Master of ceremonies J.B. Pritzker introduced Harris by telling the story of the time a young Harris narrowly escaped death at the hands of a Nazi soldier while on a mission to find food for himself and his friends in the concentration camp.
“We survivors know first hand Hitler’s unprecedented evil bestowed on us,” Harris said.
Harris expressed his desire that his experience and those experiences recorded in the rooms of the museum will serve to prevent other genocides from happening.
His faith is still unwavering as he repeats Mayor Van Dusen’s sentiments earlier in the program.
“This was bashert,” Harris said, repeating Van Dusen’s earlier.
Next on the program was a video address from President Obama.
“Countless visitors will walk through the rooms of this museum and be reminded of a truth that speaks not just to our past but to our present and our future,” Obama said.
“There is no greater obligation than to confront acts of inhumanity from the concentration camps of Europe to the villages of Darfur.”
Klaus Scharioth, German ambassador to the U.S., followed Obama with a speech that spoke of the revitalization of the Jewish community and Jewish German relations.
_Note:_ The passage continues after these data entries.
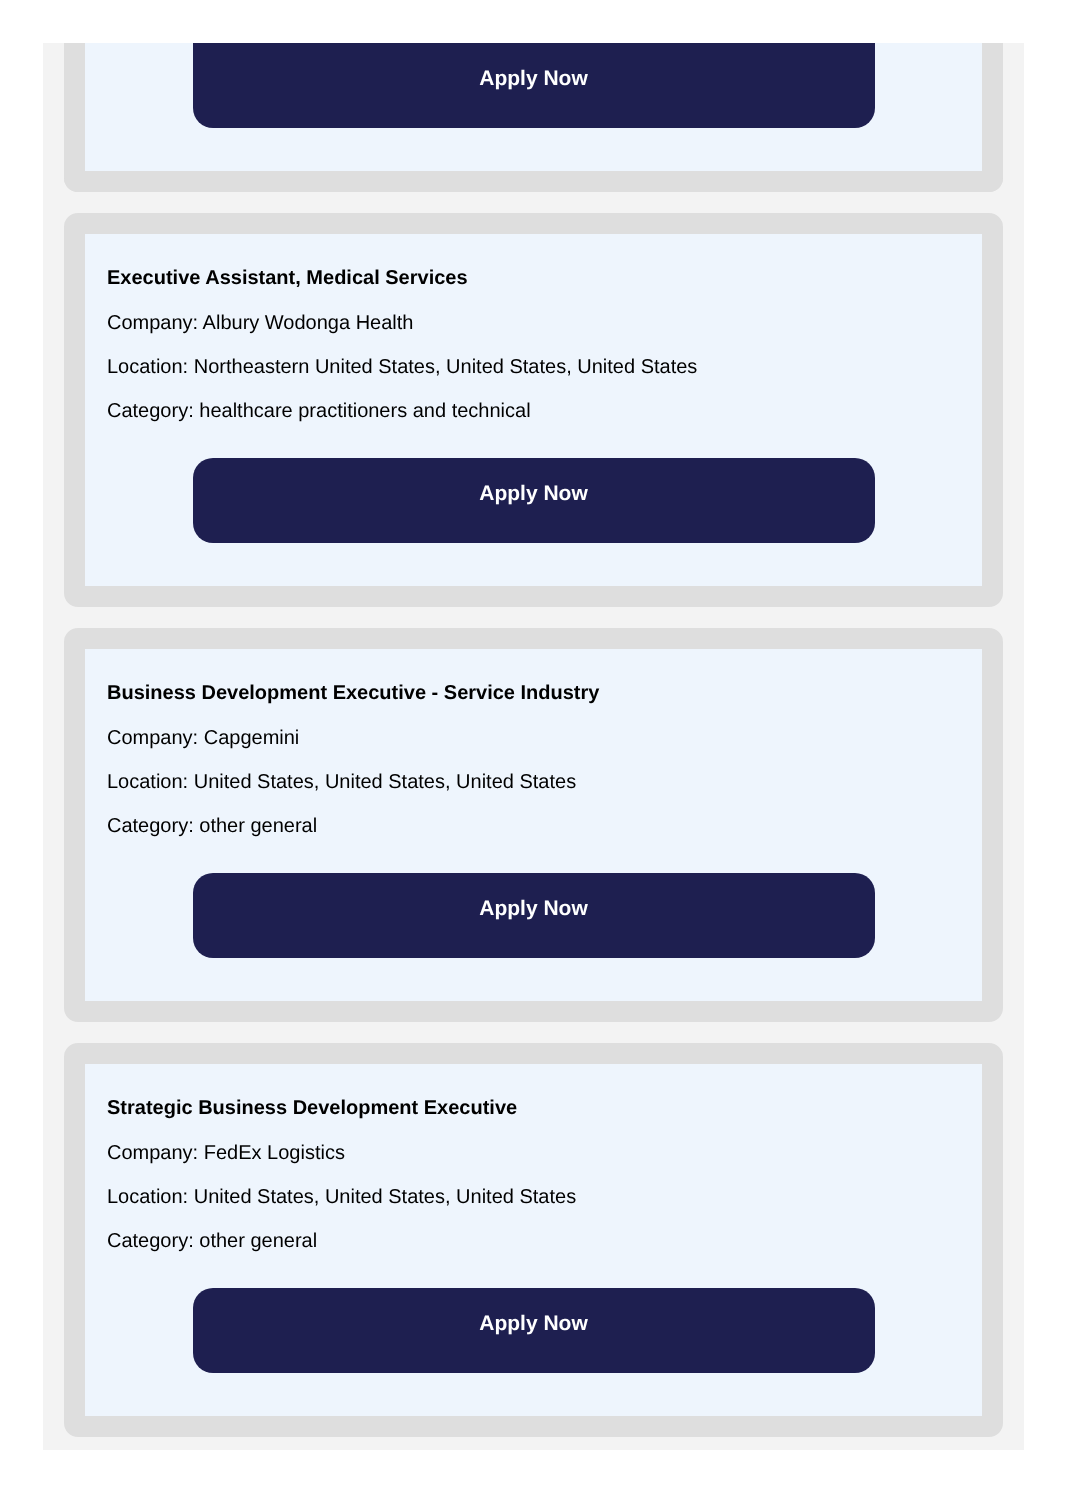Apply Now
Executive Assistant, Medical Services
Company: Albury Wodonga Health
Location: Northeastern United States, United States, United States
Category: healthcare practitioners and technical
Apply Now
Business Development Executive - Service Industry
Company: Capgemini
Location: United States, United States, United States
Category: other general
Apply Now
Strategic Business Development Executive
Company: FedEx Logistics
Location: United States, United States, United States
Category: other general
Apply Now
“Today what matters most is not what has separated us in the past but what unites us in the future,” he said.
Israeli President Simon Peres also spoke in a video address in which he expressed Israel’s support of the new museum.
The last survivor to speak at the event was Nobel laureate and author Elie Wiesel. Wiesel was 15 years old when he and his family were deported to Auschwitz, an experience that he recorded in his memoir, Night.
An active human rights advocate, Wiesel took the stage on Sunday to thunderous applause from the crowd. And then he asked another question.
“Has the world learned the lesson?” he asked - to which he replied, “Sadly, I confess the answer is no.”
For Wiesel, the lesson is clear.
“We must learn now certain simple lessons that whatever happens to one community effects several communities.”
Wiesel called on the crowd to keep one thing in mind as they tour the new museum.
“Remember that life is not made of years but of moments,” he said. “We must think of living.”
Finally, the keynote speaker of the day took the stage.
Former President Bill Clinton said he thought Skokie was a fine location for a new Holocaust museum.
“I think its important that this place of remembrance and learning is here not only because of what happened in Skokie three decades ago,” Clinton said, “but because it is in the heartland of the country.”
Clinton also spoke of an encounter in 1993 in which fellow headliner Elie Wiesel had urged him to do something about the Bosnian genocide.
Clinton acknowledged that he was late in acting against the killings in Bosnia.
“We acted more quickly in Kosovo but far too late in Rwanda,” he said.
Genocide is rooted in insecurity, Clinton said. “People have been dying because of who they are for a very long time.”
Clinton was the only speaker to speak in depth about the ways in which the lessons of the past can be applied to the present situation in Israel. He implored the crowd to “think of the challenges facing Israel today.”
“How can you keep moving forward peace with the Palestinians who still believe in the promise of peace?” he asked.
“What do you do when you are trying to prevent the conditions which could create a future genocide for the survivors of the last one?”
Unlike Wiesel or Van Dusen, Clinton couldn’t answer his own questions.
It is perhaps intentional that he left the crowd with that thought; in hopes that the new museum and its teaching might lead us to the answer.